By now, creating a node application should be second nature, so we aren't going to cover how to do that anymore. The tsconfig file that we are going to use is as follows:
{
"compileOnSave": true,
"compilerOptions": {
"incremental": true,
"target": "es5",
"module": "commonjs",
"outDir": "./dist",
"removeComments": true,
"strict": true,
"esModuleInterop": true,
"inlineSourceMap": true,
"experimentalDecorators": true,
}
}
We are going to save messages to a database, so it's going to come as no surprise that we are going to start off with the database connection code. What we are going to do on this occasion is move our database connection to a class decorator that accepts the name of the database as the parameter to the decorator factory:
export function Mongo(connection: string) {
return function (constructor: Function) {
mongoose.connect(connection, { useNewUrlParser: true}, (e:unknown) => {
if (e) {
console.log(`Unable to connect ${e}`);
} else {
console.log(`Connected to the database`);
}
});
}
}
With this in place, when we create our server class, we simply need to decorate it, like this:
@Mongo('mongodb://localhost:27017/packt_atp_chapter_06')

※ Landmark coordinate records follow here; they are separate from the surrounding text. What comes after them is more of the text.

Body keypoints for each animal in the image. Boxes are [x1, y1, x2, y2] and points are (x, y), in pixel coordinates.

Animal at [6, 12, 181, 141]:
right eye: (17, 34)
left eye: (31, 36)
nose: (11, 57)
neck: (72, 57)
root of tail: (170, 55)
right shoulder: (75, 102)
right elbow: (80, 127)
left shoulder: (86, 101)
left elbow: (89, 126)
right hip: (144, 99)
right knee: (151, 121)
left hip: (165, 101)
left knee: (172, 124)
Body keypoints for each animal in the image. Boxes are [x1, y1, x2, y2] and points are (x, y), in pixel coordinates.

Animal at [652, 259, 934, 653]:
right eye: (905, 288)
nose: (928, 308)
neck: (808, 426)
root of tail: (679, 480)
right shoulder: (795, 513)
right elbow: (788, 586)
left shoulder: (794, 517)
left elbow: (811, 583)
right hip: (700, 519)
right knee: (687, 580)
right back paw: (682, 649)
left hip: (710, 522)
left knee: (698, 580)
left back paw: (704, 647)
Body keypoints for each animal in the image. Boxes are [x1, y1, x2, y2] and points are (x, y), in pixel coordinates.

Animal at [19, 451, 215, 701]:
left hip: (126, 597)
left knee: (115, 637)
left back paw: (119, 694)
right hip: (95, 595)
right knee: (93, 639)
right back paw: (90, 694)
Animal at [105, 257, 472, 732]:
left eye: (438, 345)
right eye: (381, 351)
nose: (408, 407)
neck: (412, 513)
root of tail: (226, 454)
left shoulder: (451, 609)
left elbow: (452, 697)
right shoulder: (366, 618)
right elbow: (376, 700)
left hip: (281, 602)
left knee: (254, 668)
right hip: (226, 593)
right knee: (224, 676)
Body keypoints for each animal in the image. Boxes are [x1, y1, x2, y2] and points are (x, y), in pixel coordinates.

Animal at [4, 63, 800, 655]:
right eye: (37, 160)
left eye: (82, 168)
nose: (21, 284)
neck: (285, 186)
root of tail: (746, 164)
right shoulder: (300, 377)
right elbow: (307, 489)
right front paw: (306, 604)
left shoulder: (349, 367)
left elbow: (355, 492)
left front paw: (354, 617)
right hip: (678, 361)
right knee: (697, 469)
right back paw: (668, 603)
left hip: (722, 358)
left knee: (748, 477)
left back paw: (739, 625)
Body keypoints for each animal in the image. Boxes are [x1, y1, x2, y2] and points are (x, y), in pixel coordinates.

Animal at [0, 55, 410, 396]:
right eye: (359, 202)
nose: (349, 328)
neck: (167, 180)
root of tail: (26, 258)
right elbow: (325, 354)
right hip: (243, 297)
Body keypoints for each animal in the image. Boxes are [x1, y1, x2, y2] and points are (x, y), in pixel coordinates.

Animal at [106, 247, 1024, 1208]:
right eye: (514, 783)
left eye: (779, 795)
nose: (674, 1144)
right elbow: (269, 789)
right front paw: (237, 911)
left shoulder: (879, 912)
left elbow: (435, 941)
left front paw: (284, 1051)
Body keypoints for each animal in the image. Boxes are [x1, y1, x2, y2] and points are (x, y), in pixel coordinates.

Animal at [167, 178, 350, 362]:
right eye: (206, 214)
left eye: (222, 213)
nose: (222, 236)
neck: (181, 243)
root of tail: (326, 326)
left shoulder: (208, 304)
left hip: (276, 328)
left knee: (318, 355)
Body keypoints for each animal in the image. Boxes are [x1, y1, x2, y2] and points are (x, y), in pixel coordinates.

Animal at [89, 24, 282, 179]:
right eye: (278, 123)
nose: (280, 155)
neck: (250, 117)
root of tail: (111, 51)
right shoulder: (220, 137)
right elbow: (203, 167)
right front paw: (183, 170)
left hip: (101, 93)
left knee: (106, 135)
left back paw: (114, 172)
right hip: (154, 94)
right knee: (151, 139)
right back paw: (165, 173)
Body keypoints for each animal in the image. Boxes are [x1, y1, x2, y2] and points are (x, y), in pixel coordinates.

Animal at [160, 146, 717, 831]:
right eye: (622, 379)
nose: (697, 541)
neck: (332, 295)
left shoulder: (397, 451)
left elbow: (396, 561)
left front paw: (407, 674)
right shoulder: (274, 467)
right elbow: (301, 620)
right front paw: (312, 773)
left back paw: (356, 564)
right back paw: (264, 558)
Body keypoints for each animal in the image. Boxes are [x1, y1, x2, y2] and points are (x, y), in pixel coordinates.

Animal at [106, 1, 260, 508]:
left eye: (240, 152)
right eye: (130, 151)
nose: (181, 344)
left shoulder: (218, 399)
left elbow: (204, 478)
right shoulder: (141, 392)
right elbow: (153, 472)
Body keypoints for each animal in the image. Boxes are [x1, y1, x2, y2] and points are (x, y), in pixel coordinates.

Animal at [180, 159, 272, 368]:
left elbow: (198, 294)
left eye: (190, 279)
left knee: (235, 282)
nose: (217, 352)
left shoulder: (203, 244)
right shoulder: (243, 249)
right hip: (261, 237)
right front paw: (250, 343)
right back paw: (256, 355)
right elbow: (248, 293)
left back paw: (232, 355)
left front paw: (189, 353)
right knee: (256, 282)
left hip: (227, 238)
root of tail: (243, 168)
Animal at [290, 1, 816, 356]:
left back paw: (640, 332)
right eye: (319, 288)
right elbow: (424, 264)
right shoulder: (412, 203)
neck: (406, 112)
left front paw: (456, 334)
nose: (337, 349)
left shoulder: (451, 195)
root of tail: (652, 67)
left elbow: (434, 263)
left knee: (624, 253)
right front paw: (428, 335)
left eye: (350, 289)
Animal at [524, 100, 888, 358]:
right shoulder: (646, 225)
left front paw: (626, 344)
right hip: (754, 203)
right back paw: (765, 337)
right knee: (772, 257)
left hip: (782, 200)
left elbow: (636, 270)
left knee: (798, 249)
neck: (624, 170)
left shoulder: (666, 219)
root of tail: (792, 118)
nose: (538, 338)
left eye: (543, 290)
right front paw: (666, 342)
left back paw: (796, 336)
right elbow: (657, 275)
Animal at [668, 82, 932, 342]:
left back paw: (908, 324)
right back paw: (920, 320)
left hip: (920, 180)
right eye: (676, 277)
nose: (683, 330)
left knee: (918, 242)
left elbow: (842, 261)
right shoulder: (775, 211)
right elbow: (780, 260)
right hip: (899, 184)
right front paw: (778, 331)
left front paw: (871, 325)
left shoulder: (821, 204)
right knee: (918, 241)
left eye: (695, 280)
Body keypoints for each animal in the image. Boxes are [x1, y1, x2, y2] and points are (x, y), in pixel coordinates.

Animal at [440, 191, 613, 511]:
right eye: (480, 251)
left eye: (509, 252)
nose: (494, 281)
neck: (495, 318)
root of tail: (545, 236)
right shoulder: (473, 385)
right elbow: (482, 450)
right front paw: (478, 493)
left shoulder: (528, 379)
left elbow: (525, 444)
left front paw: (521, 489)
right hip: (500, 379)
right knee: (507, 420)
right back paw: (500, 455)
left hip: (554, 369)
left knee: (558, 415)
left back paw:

export class SocketServer {
}
That's it. When SocketServer is instantiated, the database will be connected automatically. I have to admit that I really like the simplicity of this approach. It's an elegant technique that can be carried over into other applications.
In the previous chapter, we built a DataAccessBase class to simplify the way we worked with data. We are going to take that class and remove some of the methods we aren't going to use in this application. At the same time, we are going to see how we can remove the hard model constraints. Let's start with the class definition:
export abstract class DataAccessBase<T extends mongoose.Document>{
private model: Model;
protected constructor(model: Model) {
this.model = model;
}
}
The Add method should also look familiar from the previous chapter:
Add(item: T): Promise<boolean> {
return new Promise<boolean>((callback, error) => {
this.model.create(item, (err: unknown, result: T) => {
if (err) {
error(err);
}
callback(!result);
});
});
}
In the previous chapter, we had a constraint that finding a record needed to have a field called Id on it. While that was an acceptable limitation there, we really don't want to force applications to have Id as a field. We are going to provide a more open implementation that will allow us to specify any criteria we need for retrieving records and the ability to select what fields to return:
GetAll(conditions: unknown, fields: unknown): Promise<unknown[]> {
return new Promise<T[]>((callback, error) => {
this.model.find(conditions, fields, (err: unknown, result: T[]) => {
if (err) {
error(err);
}
if (result) {
callback(result);
}
});
});
}
Just like in the previous chapter, we are going to create a mongoose.Document-based interface and a Schema type. This will form the message contract and will store details about the room, the message text, and the date when we received the message. These will then be combined to create the physical model that we need to use as our database. Let's see how:
- First, we define the mongoose.Document implementation:
export interface IMessageSchema extends mongoose.Document{
room: string;
messageText: string;
received: Date;
}
- The Schema type that corresponds to this looks like this:
export const MessageSchema = new Schema({
room: String,
messageText: String,
received: Date
});
- Finally, we create a MessageModel instance, which we will use to create the data access class that we will use to save and retrieve data:
export const MessageModel = mongoose.model<IMessageSchema>('message', MessageSchema, 'messages', false);
export class MessageDataAccess extends DataAccessBase<IMessageSchema> {
constructor() {
super(MessageModel);
}
}